- [Work required]:
Nothing belongs in the answer except the lines of the material that include "down".

- [Input data]:

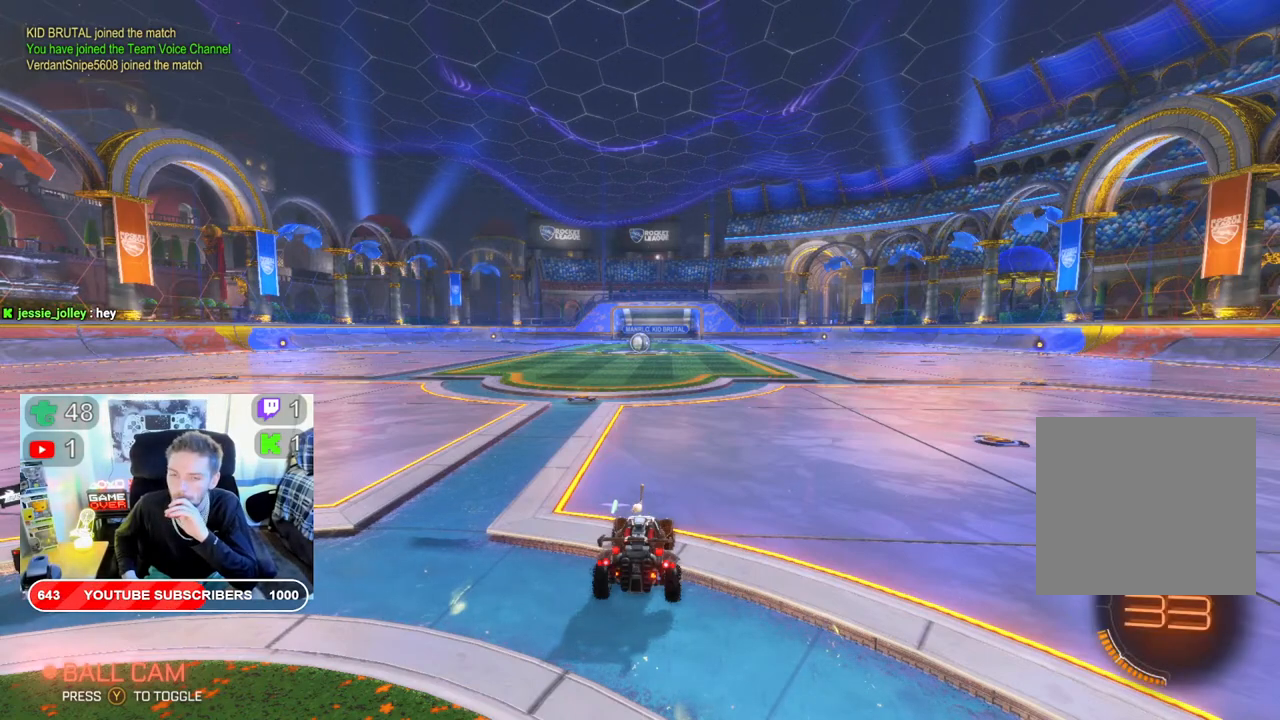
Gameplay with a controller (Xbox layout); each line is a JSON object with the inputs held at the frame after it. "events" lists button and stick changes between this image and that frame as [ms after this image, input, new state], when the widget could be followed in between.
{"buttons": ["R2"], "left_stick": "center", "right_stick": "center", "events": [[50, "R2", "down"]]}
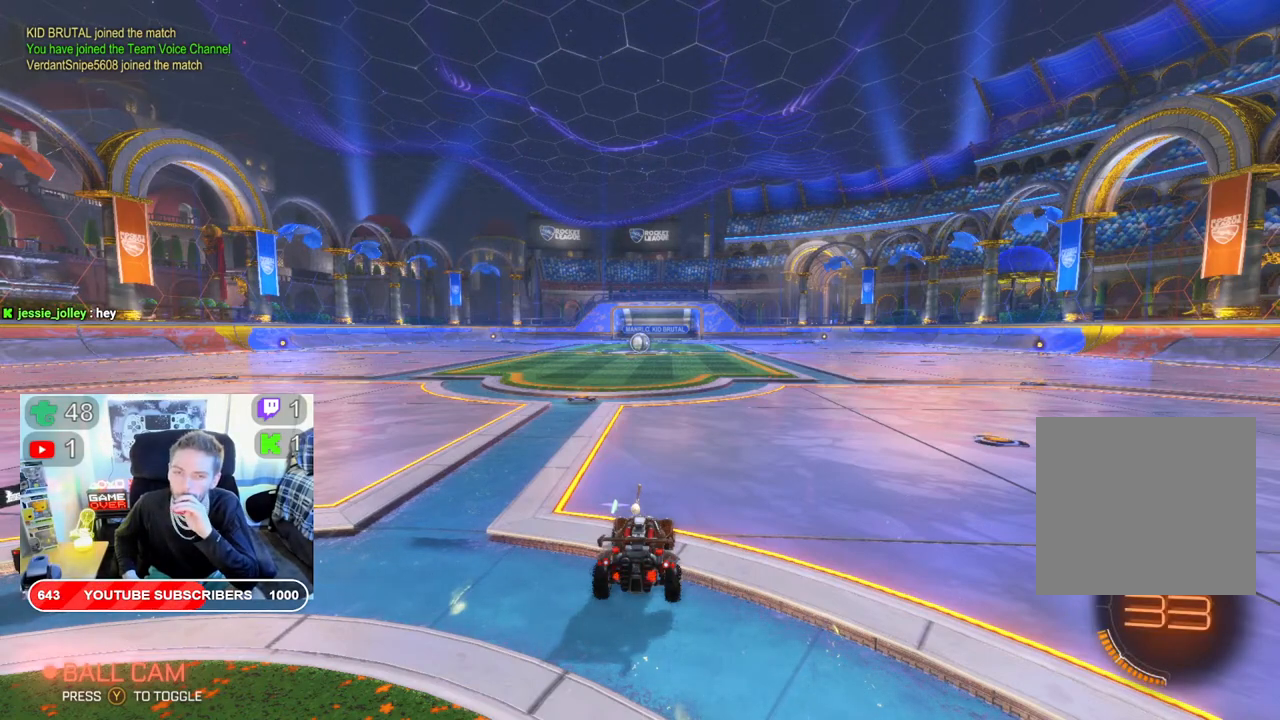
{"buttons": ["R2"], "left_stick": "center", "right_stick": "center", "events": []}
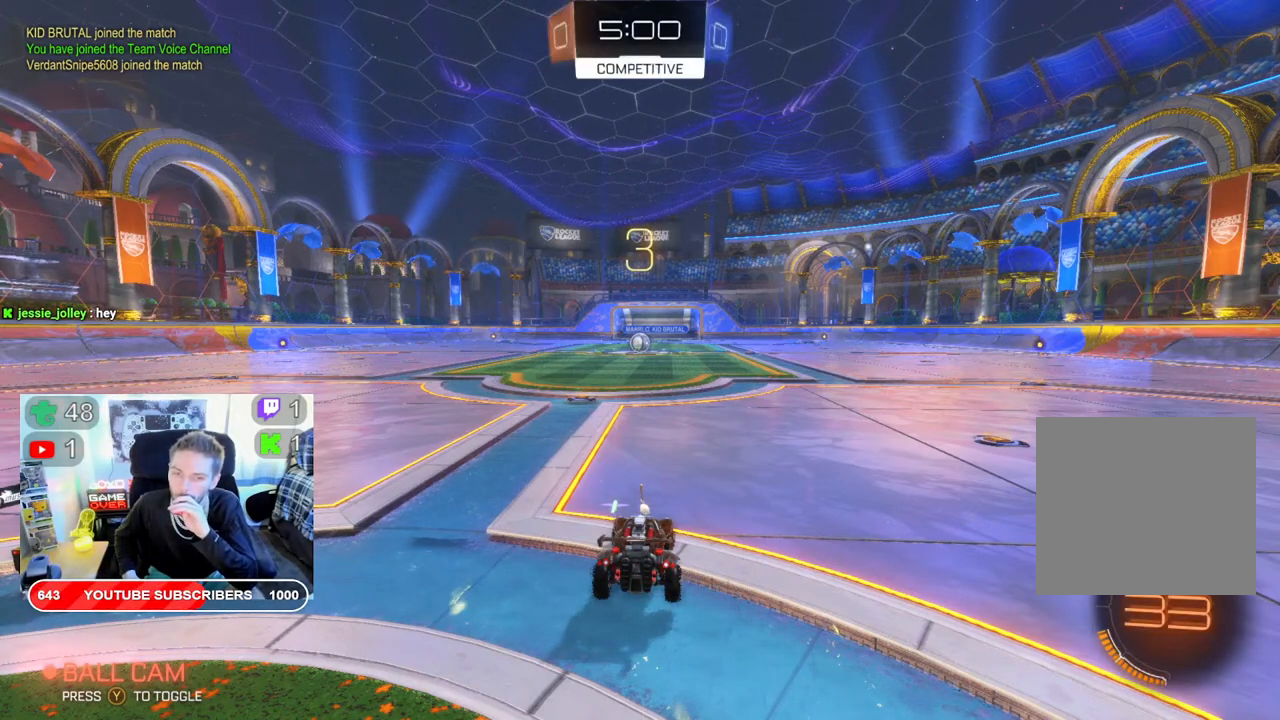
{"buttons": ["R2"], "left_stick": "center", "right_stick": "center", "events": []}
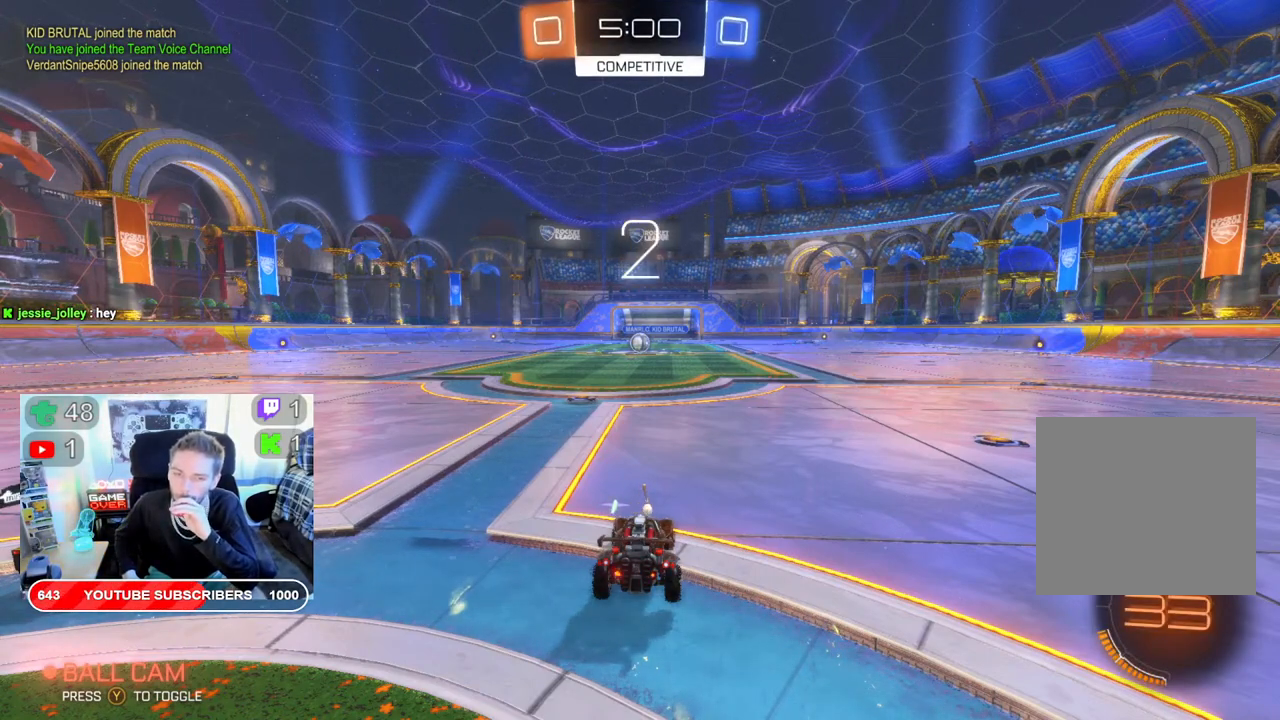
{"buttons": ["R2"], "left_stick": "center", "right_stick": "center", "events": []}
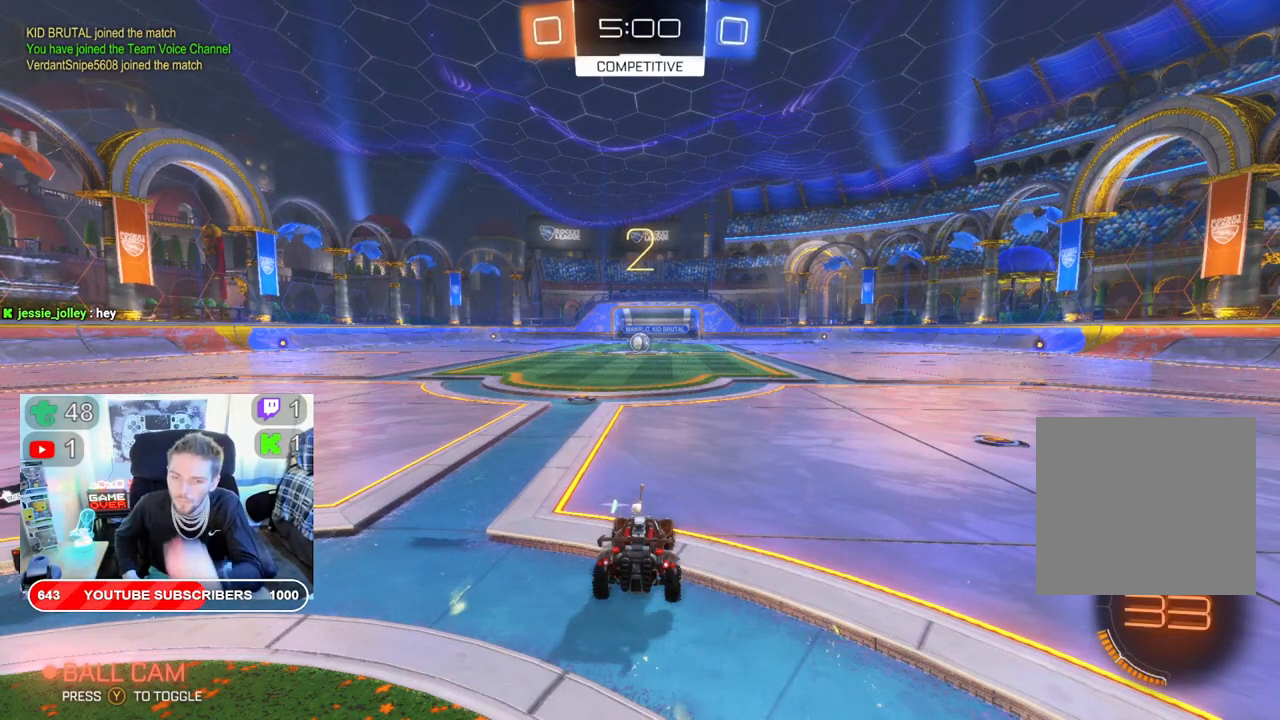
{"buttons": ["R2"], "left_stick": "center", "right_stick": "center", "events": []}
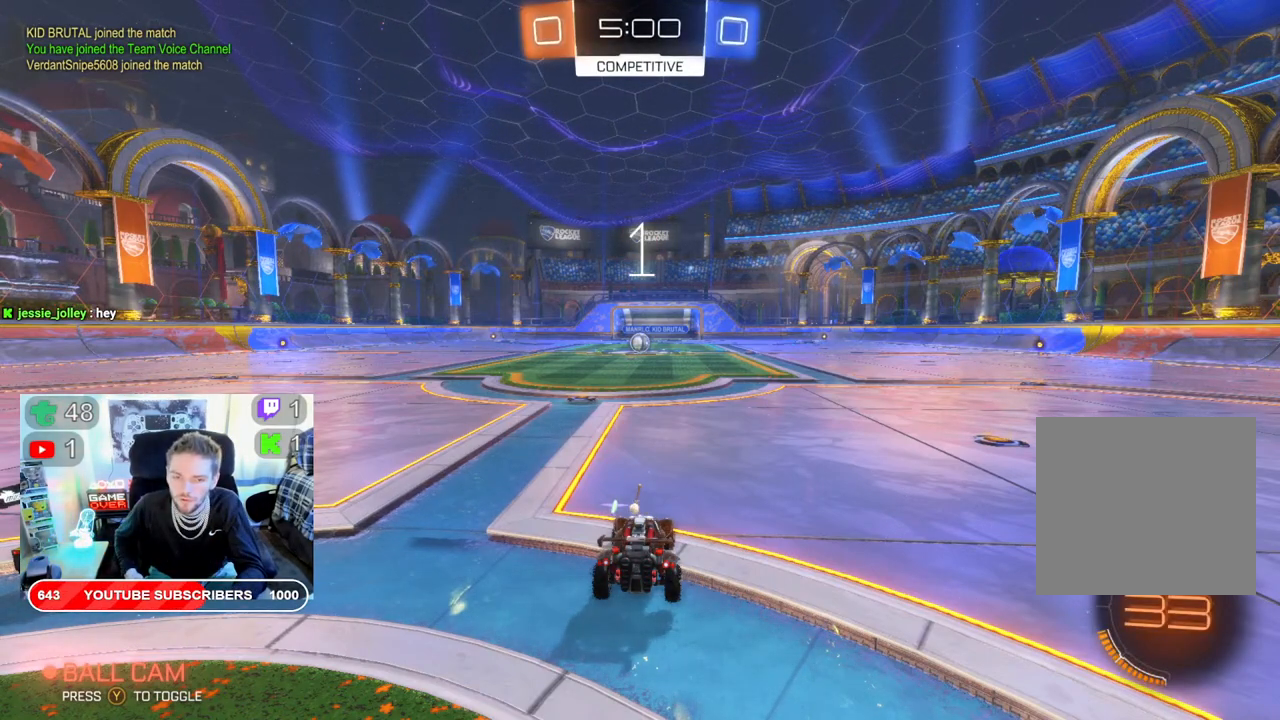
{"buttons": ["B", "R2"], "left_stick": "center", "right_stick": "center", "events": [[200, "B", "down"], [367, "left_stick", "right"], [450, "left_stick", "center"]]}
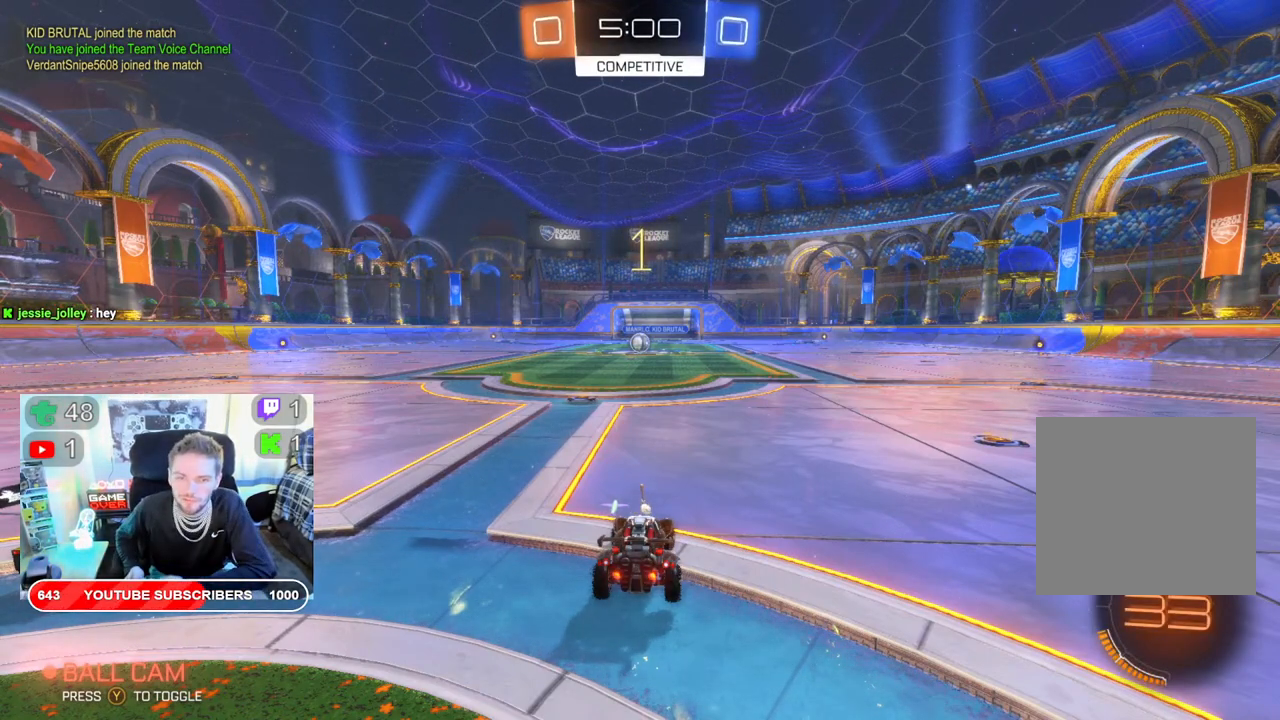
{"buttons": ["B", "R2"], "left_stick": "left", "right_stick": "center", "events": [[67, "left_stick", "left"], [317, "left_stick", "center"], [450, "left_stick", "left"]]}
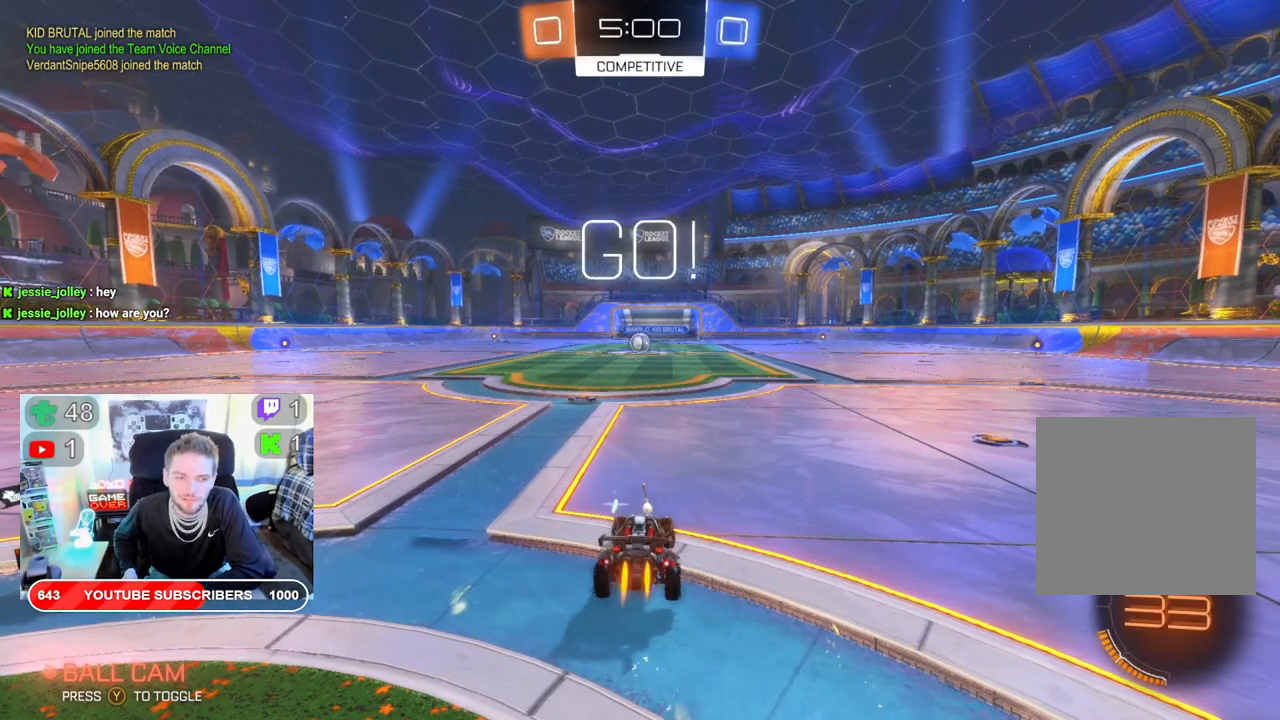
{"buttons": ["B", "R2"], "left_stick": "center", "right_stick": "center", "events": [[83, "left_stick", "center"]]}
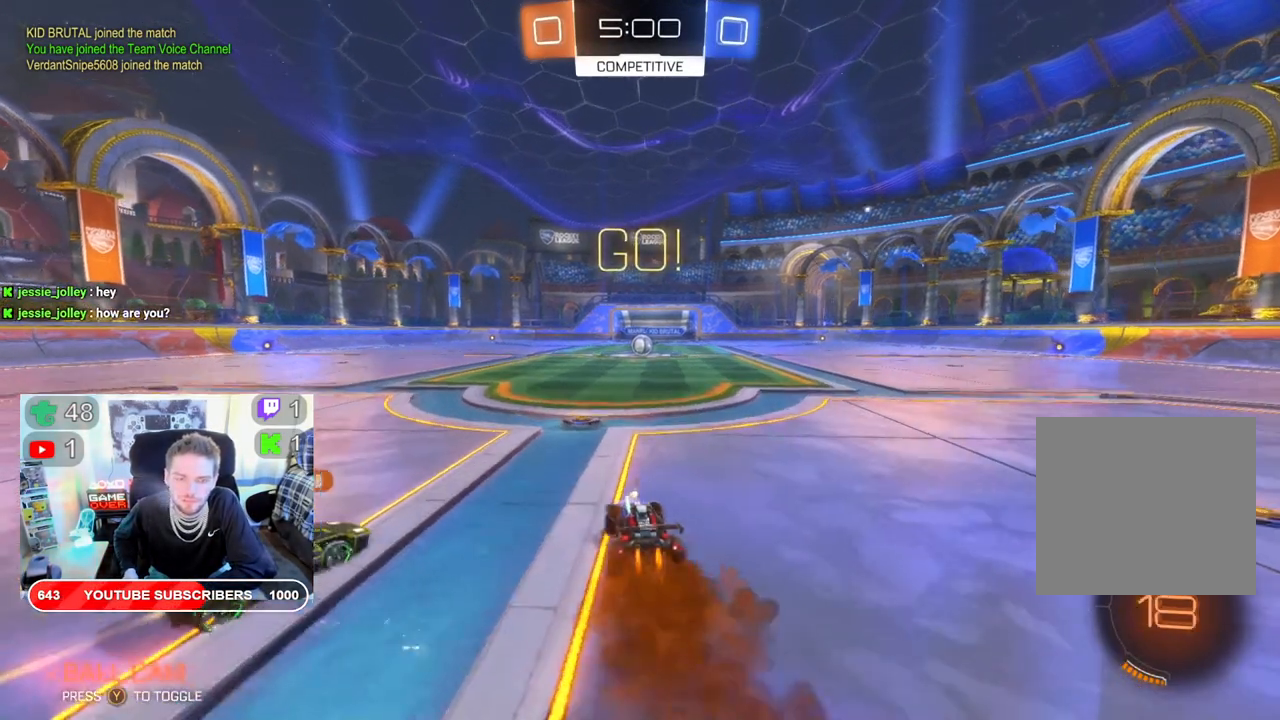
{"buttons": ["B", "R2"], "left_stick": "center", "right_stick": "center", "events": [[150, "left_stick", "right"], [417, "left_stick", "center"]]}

- [Output]:
{"buttons": ["R2"], "left_stick": "center", "right_stick": "center", "events": [[50, "R2", "down"]]}
{"buttons": ["B", "R2"], "left_stick": "center", "right_stick": "center", "events": [[200, "B", "down"], [367, "left_stick", "right"], [450, "left_stick", "center"]]}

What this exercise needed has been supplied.